Assignment A | According to the article on cancer-killing viruses, why does the illustrated adenovirus particle carry copper-64? Answer in one to three sentences.
Assignment B | Resume the article on cancer-killing viruses after its final sentence, which describes adenovirus as a virus that has shown promise in cancer therapeutics and imaging.

Page excerpt |

- - - - - - -

Researchers Receive $3 million to Design Cancer-Killing Viruses

Contact:
Julia Evangelou Strait
314-286-0141
straitj@wustl.edu

Virus_Illustration_5_12
The illustration shows an adenovirus particle carrying metals and antibodies for cancer therapy. In this case, the metal is copper-64, a radioactive metal useful for both imaging and cancer therapy. Antibodies shown in orange and purple can target the virus to specific tissues or tumor types. Ilustration courtesy of Igor Dmitriev, PhD

May 22, 2012 – Researchers at Washington University School of Medicine and the Siteman Cancer Center have received a $3 million grant from the National Cancer Institute (NCI) to develop a triple threat in the fight against cancer: a single virus equipped to find, image and kill cancer cells, all at once.

Led by David Curiel, MD, PhD, Distinguished Professor of Radiation Oncology, the program will build on his group’s expertise with adenovirus, a virus that causes the common cold and has shown promise in cancer therapeutics and imaging.

- - - - - - -

Provided data |

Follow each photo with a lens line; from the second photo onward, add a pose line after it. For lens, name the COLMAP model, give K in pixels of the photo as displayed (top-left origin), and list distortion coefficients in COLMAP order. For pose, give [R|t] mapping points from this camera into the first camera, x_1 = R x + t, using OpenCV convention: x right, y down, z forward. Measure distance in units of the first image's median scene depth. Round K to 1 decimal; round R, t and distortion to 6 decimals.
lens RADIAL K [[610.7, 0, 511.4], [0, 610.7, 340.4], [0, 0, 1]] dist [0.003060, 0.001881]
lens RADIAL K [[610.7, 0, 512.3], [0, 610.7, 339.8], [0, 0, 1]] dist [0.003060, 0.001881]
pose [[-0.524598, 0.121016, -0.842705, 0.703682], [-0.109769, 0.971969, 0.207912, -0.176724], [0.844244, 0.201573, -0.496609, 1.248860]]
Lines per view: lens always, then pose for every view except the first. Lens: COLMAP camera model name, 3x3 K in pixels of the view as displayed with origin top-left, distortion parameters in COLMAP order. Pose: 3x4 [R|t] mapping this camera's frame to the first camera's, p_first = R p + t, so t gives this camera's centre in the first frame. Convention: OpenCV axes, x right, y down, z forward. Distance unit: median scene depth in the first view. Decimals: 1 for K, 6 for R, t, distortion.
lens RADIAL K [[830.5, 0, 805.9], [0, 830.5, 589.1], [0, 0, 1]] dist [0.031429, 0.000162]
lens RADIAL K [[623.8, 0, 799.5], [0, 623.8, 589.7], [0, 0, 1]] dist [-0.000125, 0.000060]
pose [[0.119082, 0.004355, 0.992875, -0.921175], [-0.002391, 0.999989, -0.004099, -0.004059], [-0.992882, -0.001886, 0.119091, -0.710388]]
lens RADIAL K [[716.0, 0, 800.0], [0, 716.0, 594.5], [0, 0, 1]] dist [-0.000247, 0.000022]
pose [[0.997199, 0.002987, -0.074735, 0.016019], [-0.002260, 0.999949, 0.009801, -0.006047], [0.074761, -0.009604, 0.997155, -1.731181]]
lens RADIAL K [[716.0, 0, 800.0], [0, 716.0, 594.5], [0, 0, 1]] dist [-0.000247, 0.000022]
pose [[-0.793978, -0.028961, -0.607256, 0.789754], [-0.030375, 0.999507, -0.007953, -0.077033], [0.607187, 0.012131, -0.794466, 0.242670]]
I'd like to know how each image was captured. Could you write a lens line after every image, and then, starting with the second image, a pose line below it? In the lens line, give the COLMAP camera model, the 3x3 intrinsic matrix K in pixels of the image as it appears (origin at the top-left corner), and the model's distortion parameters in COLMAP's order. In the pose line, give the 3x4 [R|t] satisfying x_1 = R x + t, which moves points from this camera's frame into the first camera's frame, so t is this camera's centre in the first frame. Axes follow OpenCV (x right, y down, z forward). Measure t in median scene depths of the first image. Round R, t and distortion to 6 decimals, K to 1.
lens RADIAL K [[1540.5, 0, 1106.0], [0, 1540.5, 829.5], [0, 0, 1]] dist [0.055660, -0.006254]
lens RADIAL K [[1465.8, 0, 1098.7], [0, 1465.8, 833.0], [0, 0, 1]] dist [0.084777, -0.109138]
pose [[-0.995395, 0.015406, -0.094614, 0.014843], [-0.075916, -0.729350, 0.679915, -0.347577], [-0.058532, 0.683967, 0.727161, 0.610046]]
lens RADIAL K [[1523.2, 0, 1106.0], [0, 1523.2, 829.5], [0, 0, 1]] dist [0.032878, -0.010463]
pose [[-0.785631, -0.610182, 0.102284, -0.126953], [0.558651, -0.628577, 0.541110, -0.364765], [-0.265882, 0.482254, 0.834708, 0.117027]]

- - - - - - -

Written reply A | The adenovirus particle carries copper-64 because it is a radioactive metal useful for both imaging and cancer therapy. That fits the program's aim of a single virus that can find, image and kill cancer cells at once.

Written reply B |
“This is a virus that we know a lot about,” says Curiel, director of the Biologic Therapeutics Center at Washington University. “Our research seeks ways to use the virus like a nanoparticle
and capitalize on all the unique capacities of the virus and our ability to manipulate it.”

Developing a three-pronged attack on cancer cells is in line with the NCI’s pursuit of a new paradigm in cancer research. Known as theragnostics, the concept is to combine therapy and diagnostics
into one targeted attack on a specific cancer.

“We would like to understand the patient’s biology and direct therapy on that basis,” Curiel says. “And ideally, such a personalized treatment agent should include everything you would want it to do – it would be targeted specifically to the cancer and avoid healthy cells, it would deliver therapeutic drugs, and it would have a method to image the tumor to monitor the outcome of therapy.”

According to Curiel, there is a focus on nanoparticles in this three-part theragnostic tool. Similar in size to viruses, nanoparticles are also heavily studied for their anti-cancer possibilities. But Curiel argues that viruses have some advantages over nanoparticles. Unlike nanoparticles that serve only as passive carriers, viruses have DNA, which offers another layer of cancer fighting or imaging potential.

“With a virus, we can alter its genes so that it expresses a protein that could be used against the cancer or a protein that might enable us to image the tumor,” Curiel says.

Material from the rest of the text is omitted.